令源稚生感到難以抉擇的是繪梨衣的名字也赫然在列,她也被選入了北極遠征軍之中。
「如何?這份方案很有趣吧?」伊莉莎白坐在源稚生面前,撲騰著小扇子,笑不露齒。
「有趣歸有趣,但也很難讓人同意。」源稚生說,「確實根據血統強度來看,繪梨衣才是我們這裡的最佳人選,她比我更強,但北極對她來說,似乎太遠了些。」
「其實也並不遠,就算坐船也就是一個星期的事,醫療方面也不用擔心,你們可以派一個醫療隊伍隨行,更何況她與西子月關係還挺不錯的,到了那裡她還能結識更多的玩伴......果然還是放不下心,讓上杉家主去那麼危險的地方嗎?」伊莉莎白說。
源稚生不可置否地點頭:「沒錯,雖然我覺得以前對她的教育方法是錯的,但我也依然想不出更好的方......畢竟我是她的哥哥,總得對她的安全負責。」
「能夠理解,誰都不希望親人上戰場,更何況是珍貴的妹妹。」伊莉莎白說,笑容動人,「如果是個混小子,那就不一定了。」
「洛朗家主,你怎麼看這件事呢?」源稚生的目光落在這份文件上,百感交集,「假如被選中上戰場的是你最親近的人?」
「我不知道,但我會儘量做出最勇敢的決定。
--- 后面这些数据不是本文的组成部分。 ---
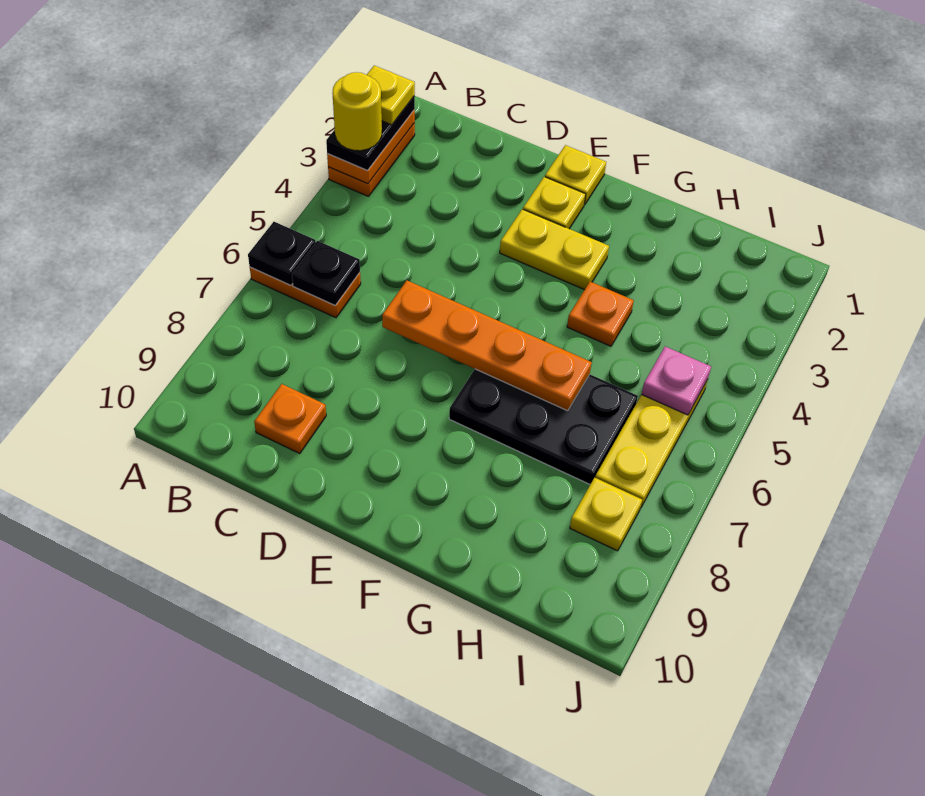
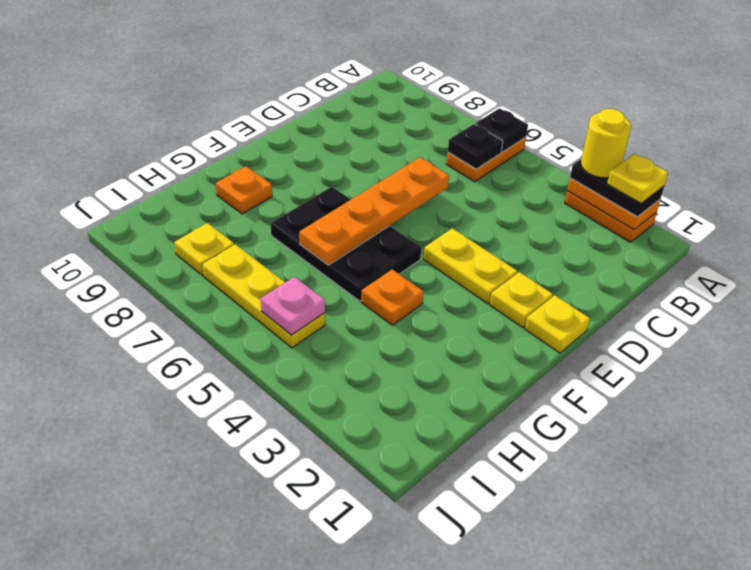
orange 1x1 plate [254,384,326,454] -> orange 1x1 plate moved to [216,166,272,214]
yellow 1x2 plate [500,209,609,290] -> yellow 1x2 plate turned to [423,228,517,304]
black 2x3 plate [449,369,638,484] -> black 2x3 plate turned to [271,187,421,301]

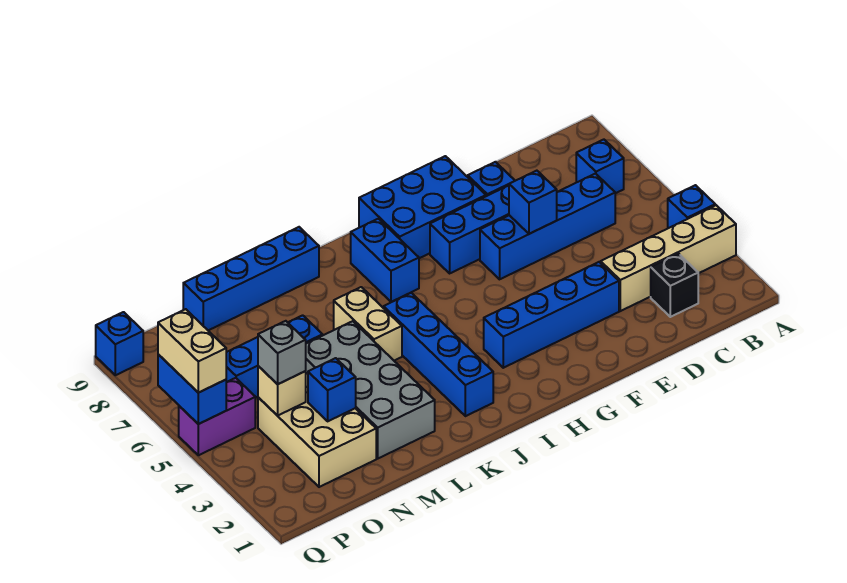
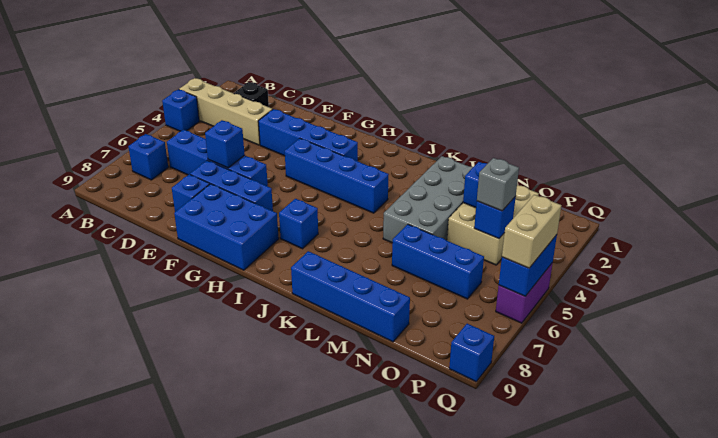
blue 1x2 brick [351,219,419,302] -> blue 1x1 brick [279,199,318,249]
blue 1x4 brick [384,293,493,416] -> blue 1x4 brick turned to [285,138,389,213]
tan 1x2 brick [334,287,402,361] -> none
tan 1x1 brick [258,366,306,416] -> blue 1x1 brick [474,196,516,239]
purple 1x2 brick [179,378,255,455] -> purple 1x2 brick turned to [496,263,553,323]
」
「勇敢麼?」源稚生無意識重複著。
「勇敢,才是一個女孩子最強,也是最高貴的美麗,我建議你不妨試著相信一下她,她沒準會為你帶來奇蹟。」伊莉莎白鄭重道。
奇蹟,又是一個讓源稚生動容的詞,雖然不知道是怎樣的奇蹟,但他的確渴望奇蹟很久了,如果它能降臨在繪梨衣身上就再好不過。
但想了想,他冷靜地搖頭:「別說傻話了,我現在已經過了熱血沸騰的年紀,繪梨衣是怎樣的女孩,我當然清楚,她......膽子挺小的,不太適合去那麼危險的地方。」
雖然他一度想點頭同意,但關鍵時刻各種奇怪的腦補畫面出現在了他面前,比如繪梨衣到了北極之後,冷得不行,哇得一聲哭了出來。